I am attempting to start a business buying, rehabbing and selling houses for profit. I am in my late 30s. There is a 'rehab loan' program available that I might use-- it requires a debt- (including the amt. of the home loan (purchase price + rehab cost) and all other debts) to income level of 45%. I have a student loan with a $150/month payment. My consumer debt is about ~$6000 and my credit score is about 750, the loan offers a relatively low interest rate and only 1 or 2 points.
The score is that high because I have paid my bills on time for years, but the debt has been creeping up or remaining the same recently. I receive offers all the time to consolidate debt as a new credit line. Assuming I get the 8% interest rate I can pay it off in 3 years at $163/month, and be more disciplined about my finances. It will require an inquiry, I know, and I have 4 of those in the past year according to Transunion. The $5000 loan will allow my balances which are at about 30% to go down below 10%, but that will add an inquiry.
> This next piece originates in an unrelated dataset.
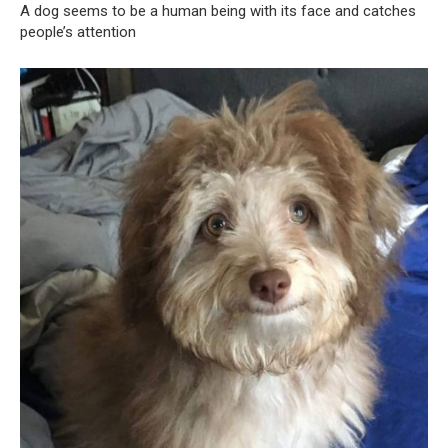
A dog seems to be a human being with its face and catches
people’s attention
So my question is not just about the immediate effect of an additional inquiry vs. taking the balances down to a favorable level (is that recommended?) but also, how much better does it look to pay an installment loan on time, and what is likely to happen if I do?
Also, I would consider these kinds of offers of loan-style credit as possible methods of creative financing of my business, are they less likely to be offered if they see that my debt has gone down considerably?